▶ **ACTIVITY A**:
In the Eastern Sierra ice report, repeat word for word the stretch from "30 Dec Eastern" through "they are changin’!".
▶ **ACTIVITY B**:
Answer these questions from the Eastern Sierra ice report:
(i) Besides June Lake, where was the writer guiding over the last couple of days?
(ii) What did North Gully look more like than an ice climb?
(iii) Up to what point did the writer lead on the right side of the falls to set up a top rope?
▶ **ACTIVITY C**:
Resume the Eastern Sierra ice report from its last sentence, keeping its voice.

30 Dec Eastern Sierra Ice Report 12/30/22 // Times, They Are Changin’
I think we’re in for a very interesting season of ice climbing here in the Eastern Sierra. I was out guiding in June Lake and in Lee Vining Canyon over the last couple of days and the times, they are changin’!
June Lake // Dec 28th
This past Wednesday, the first clear day after Tuesday’s storm, I was in June Lake with two guests, Mckenzi and Young. We climbed Horsetail Falls and enjoyed a beautiful day in the mountains. We observed mostly clear skies, with light to moderate winds from the north blowing snow off the ridge tops and spindrifts down the cliffs, with oddly warm temperatures easily above freezing.
We were the first people up the tram track since the storm and used flotation to stomp in a new track. The snow was very moist and heavy which made our approach slow going. We observed quite a few avalanches that ran during the storm left of tatum falls, and below the tram track on your way over to North Gully and Horsetail Falls. North Gully was mostly filled in with snow, and looked more like a ski run than an ice climb. We were able to mostly excavate the fixed lines on our way up, clearing snow up to my chest. Once we made it to the base and dug out, I led up the right side of the falls all the way to the bolted anchor to set up a top rope. From the base, the ice looked to be in quite nice condition, but as I made my way up it was clear the warm temperatures had severely affected the ice, turning it into borderline slush in some sections. Conditions did improve throughout the day as temperatures dropped.

▶ **PROVIDED RECORDS**:
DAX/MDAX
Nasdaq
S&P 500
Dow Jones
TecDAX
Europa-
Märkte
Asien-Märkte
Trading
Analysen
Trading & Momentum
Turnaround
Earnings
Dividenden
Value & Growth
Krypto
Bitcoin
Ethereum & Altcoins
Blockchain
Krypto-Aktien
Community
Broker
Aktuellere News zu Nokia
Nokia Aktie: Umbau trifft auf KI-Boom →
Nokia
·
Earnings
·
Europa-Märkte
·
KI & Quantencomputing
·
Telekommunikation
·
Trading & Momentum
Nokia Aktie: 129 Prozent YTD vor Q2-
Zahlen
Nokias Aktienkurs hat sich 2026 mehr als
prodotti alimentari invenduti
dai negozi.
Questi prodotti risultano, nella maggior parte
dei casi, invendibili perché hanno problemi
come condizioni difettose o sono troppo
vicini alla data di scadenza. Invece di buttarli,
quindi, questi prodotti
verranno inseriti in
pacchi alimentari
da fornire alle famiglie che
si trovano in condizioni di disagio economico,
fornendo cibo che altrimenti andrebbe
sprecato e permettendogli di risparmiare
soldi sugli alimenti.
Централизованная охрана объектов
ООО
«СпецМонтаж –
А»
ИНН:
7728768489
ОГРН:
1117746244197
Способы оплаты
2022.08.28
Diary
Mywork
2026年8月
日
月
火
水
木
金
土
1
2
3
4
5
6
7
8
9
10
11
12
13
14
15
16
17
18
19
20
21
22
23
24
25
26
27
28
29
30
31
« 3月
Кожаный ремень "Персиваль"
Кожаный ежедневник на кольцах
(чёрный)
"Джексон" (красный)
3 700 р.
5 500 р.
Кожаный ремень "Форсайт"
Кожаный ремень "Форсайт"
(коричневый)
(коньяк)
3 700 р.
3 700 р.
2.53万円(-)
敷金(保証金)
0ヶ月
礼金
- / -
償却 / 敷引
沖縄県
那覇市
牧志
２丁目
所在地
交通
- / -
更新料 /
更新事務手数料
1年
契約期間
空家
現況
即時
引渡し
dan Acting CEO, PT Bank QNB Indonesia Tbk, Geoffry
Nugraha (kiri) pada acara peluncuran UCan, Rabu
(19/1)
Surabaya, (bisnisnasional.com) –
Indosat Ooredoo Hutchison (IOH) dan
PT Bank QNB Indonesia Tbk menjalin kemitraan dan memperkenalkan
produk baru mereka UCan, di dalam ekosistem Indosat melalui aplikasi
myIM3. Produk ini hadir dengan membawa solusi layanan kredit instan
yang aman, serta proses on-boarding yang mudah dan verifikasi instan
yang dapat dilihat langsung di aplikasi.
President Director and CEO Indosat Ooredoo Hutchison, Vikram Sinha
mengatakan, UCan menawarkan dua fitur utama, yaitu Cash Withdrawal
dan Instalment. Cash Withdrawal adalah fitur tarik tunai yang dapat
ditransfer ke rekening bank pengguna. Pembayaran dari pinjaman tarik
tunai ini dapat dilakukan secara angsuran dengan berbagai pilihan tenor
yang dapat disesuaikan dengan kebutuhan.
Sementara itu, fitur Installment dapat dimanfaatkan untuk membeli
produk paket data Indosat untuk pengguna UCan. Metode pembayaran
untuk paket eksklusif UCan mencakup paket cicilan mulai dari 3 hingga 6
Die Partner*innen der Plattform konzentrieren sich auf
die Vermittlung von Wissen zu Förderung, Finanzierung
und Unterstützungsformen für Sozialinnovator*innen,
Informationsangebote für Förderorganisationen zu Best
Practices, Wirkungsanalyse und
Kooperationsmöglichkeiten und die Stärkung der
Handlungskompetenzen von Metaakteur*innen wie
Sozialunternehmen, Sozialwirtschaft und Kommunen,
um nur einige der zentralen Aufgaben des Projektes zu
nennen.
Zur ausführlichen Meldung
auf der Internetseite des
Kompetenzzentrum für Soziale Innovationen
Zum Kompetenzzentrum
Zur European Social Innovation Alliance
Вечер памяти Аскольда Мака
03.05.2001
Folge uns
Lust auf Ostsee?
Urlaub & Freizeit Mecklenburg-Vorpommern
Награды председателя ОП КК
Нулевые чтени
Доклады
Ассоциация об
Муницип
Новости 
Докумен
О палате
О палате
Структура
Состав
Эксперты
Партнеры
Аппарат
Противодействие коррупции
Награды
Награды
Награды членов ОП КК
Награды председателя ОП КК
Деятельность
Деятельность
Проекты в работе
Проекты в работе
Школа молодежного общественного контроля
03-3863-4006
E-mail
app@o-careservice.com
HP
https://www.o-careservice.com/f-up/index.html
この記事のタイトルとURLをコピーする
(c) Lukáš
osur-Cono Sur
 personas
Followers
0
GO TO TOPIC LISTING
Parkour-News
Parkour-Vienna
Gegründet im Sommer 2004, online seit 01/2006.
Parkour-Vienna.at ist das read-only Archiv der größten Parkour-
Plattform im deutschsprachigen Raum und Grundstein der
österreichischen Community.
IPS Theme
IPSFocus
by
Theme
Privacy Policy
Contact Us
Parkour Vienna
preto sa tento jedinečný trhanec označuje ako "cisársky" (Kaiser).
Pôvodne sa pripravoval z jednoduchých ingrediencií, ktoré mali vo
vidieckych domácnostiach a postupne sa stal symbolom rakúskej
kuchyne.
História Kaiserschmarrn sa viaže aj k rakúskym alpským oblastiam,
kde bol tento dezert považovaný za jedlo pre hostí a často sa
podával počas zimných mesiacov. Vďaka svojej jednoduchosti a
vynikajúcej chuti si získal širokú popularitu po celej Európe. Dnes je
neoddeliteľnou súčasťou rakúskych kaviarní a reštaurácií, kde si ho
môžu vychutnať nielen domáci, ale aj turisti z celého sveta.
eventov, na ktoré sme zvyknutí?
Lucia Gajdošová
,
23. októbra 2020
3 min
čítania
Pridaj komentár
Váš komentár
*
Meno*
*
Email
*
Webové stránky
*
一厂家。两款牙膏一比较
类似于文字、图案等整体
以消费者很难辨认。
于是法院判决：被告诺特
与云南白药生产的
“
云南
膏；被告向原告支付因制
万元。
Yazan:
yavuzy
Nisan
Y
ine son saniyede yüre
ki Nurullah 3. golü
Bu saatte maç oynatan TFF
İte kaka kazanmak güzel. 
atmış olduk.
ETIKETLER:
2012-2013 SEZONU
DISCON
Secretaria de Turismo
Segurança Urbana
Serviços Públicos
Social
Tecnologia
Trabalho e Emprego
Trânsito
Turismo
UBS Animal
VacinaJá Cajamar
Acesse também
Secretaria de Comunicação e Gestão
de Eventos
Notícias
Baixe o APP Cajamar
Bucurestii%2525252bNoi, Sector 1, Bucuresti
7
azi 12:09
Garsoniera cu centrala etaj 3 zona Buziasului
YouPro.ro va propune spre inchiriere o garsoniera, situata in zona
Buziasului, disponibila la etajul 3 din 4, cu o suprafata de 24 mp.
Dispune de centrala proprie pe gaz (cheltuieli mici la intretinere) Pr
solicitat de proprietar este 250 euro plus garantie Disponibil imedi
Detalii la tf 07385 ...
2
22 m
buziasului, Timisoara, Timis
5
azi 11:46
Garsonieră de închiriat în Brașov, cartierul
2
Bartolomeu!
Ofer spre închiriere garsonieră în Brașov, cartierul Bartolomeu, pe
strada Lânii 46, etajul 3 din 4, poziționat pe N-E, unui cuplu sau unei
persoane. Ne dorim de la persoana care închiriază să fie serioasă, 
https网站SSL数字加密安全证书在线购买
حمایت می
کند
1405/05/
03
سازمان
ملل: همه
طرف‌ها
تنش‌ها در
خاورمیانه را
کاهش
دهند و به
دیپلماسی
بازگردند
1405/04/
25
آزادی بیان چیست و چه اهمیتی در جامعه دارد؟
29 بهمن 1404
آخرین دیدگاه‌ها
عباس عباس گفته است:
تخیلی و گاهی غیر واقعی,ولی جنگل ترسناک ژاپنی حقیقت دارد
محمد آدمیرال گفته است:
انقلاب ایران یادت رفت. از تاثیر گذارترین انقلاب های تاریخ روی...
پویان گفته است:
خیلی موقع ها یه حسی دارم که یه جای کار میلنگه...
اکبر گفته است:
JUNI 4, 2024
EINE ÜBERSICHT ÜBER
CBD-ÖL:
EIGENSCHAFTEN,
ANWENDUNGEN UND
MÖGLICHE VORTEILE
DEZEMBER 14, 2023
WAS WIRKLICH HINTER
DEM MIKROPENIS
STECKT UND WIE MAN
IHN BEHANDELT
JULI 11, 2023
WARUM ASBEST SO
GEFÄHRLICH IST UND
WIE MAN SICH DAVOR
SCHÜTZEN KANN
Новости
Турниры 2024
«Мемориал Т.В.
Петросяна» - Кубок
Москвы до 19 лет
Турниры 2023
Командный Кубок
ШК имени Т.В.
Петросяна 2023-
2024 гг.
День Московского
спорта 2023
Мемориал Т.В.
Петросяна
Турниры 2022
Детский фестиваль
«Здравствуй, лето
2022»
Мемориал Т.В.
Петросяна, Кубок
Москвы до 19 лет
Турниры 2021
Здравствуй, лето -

▶ **RESULT A**:
30 Dec Eastern Sierra Ice Report 12/30/22 // Times, They Are Changin’
I think we’re in for a very interesting season of ice climbing here in the Eastern Sierra. I was out guiding in June Lake and in Lee Vining Canyon over the last couple of days and the times, they are changin’!

▶ **RESULT B**:
(i) Lee Vining Canyon
(ii) A ski run
(iii) The bolted anchor

▶ **RESULT C**:
Overall we enjoyed a beautiful day in the mountains along with a great group of people to share the climbing. Temperatures are forecasted to reach 42°F today in June Lake with rain and snow. This will likely do some damage to the ice, but the temperatures should cool off over the next 4-5 days. Keeping my fingers crossed HTF doesn’t fall down.
Lee Vining Canyon // Dec 29th
Thursday, my friend/client Matt and I ventured out to LVC for his first day of ice climbing. The second storm had moved in by this point, with overcast clouds, moderate winds, and new snow falling at around 2 cm per hour until midday, after which the skies cleared and the precip stopped.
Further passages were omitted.